## TEXT SECTION
□ □ □
Wednesday, March 15, 2006

failures and photos and thoughts on life in general

Today I feel a lot better. I really am very lucky to have such lovely people around me, whether in person or by email or text or whatever. Over multiple cigarettes at work yesterday I was told to stop being so damn silly and to believe in myself more. I didn’t realise that it was so obvious to people how I am, and how I feel about myself. But I suppose, these are my friends and if anyone knows how I am, then it’s them. So I am making a concerted effort to believe in myself more and to take control of my life, rather than letting things happen to me- though, of course, without forcing other peoples wills or anything.

However, in typical “me” style, I am burying my head in the sand and not thinking about the situation with N. I will think about that another time, and in the meantime I will try to think about other things. Of course, I am secretly thinking about it a lot, and amazingly, I think I actually have coherent thoughts on it… whether I will be able to articulate these at any point, I don’t know.
□ □ □
## RECORD LIST

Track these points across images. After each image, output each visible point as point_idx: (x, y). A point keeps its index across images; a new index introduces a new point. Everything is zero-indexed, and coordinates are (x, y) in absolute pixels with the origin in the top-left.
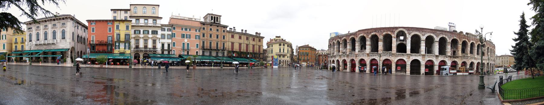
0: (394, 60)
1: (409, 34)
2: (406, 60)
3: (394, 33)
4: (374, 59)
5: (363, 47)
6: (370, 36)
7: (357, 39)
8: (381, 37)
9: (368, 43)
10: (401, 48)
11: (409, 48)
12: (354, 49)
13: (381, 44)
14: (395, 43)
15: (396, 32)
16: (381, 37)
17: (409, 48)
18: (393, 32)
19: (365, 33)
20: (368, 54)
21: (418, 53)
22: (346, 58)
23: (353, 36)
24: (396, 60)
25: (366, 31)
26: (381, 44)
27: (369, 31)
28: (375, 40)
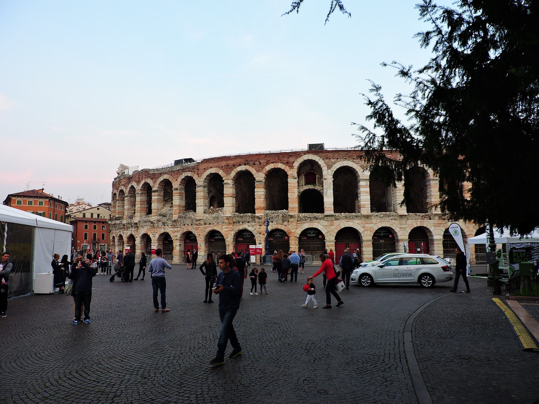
0: (295, 230)
1: (329, 167)
2: (324, 231)
3: (291, 167)
4: (245, 230)
5: (216, 200)
6: (233, 174)
7: (200, 181)
8: (260, 176)
9: (229, 190)
10: (311, 202)
11: (329, 200)
12: (191, 205)
13: (260, 193)
14: (296, 190)
15: (296, 164)
16: (260, 176)
17: (329, 200)
18: (290, 165)
19: (221, 168)
20: (228, 218)
21: (353, 211)
22: (168, 230)
23: (189, 174)
24: (299, 231)
25: (223, 163)
26: (260, 193)
27: (231, 163)
28: (245, 181)
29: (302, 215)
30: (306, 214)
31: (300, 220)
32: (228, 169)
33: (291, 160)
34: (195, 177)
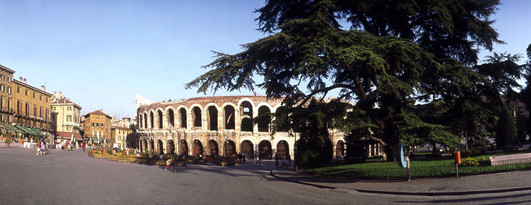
3: (237, 105)
5: (198, 123)
6: (206, 107)
12: (184, 124)
15: (240, 103)
18: (236, 103)
25: (201, 101)
27: (205, 101)
29: (242, 132)
30: (244, 132)
31: (241, 135)
32: (204, 104)
33: (237, 100)
34: (186, 108)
□ □ □
## JOBS
A - Please reproduce the blog post's passage starting at "However, in typical" and ending at "I don’t know.".
B - Answer these about the blog post:
(i) On what day of the week is it dated?
(ii) What was the writer doing at work when told to stop being so silly?
(iii) Whose situation is the writer avoiding thinking about?
C - Carry the blog post on from its final sentence.
The items are separate from the blog post.

## ANSWERS PER TASK
A -
However, in typical “me” style, I am burying my head in the sand and not thinking about the situation with N. I will think about that another time, and in the meantime I will try to think about other things. Of course, I am secretly thinking about it a lot, and amazingly, I think I actually have coherent thoughts on it… whether I will be able to articulate these at any point, I don’t know.

B -
(i) Wednesday
(ii) Having multiple cigarettes
(iii) N's

C -
Thankfully, my task of thinking about other things was made a hell of a lot easier yesterday. We had a meeting that dragged on for one and three quarter hours, which was incredibly dull. I drank nearly two litres of water just for something to do. The rest of the time I looked at my colleagues and was filled with warmth towards them, which was a fairly shocking revelation. More shocking still is that they all care about me. I guess maybe people do like me after all. Anyway, the meeting was all blah blah blah until the director asked us how we were doing in our little department.

Me: Errr, yeah, fine.
Colleague: Couple of outstanding issues but otherwise fine, yeah.
Director: What outstanding issues?
Colleague: Well, we’re still waiting for the press office to give us the statement on sharia law.
Press office: Yeah, well, we’re still waiting for the policy officers to give it to us.
Director (to me and my colleague): So you haven’t replied to the people who’ve asked about sharia law?
Me: No. We’re waiting for the press office.
Director: How long have these people been waiting?
Colleague: Ten days… two weeks… something like that.
Director (going slightly nuts): That’s not acceptable. You have failed. You’re letting the organisation down.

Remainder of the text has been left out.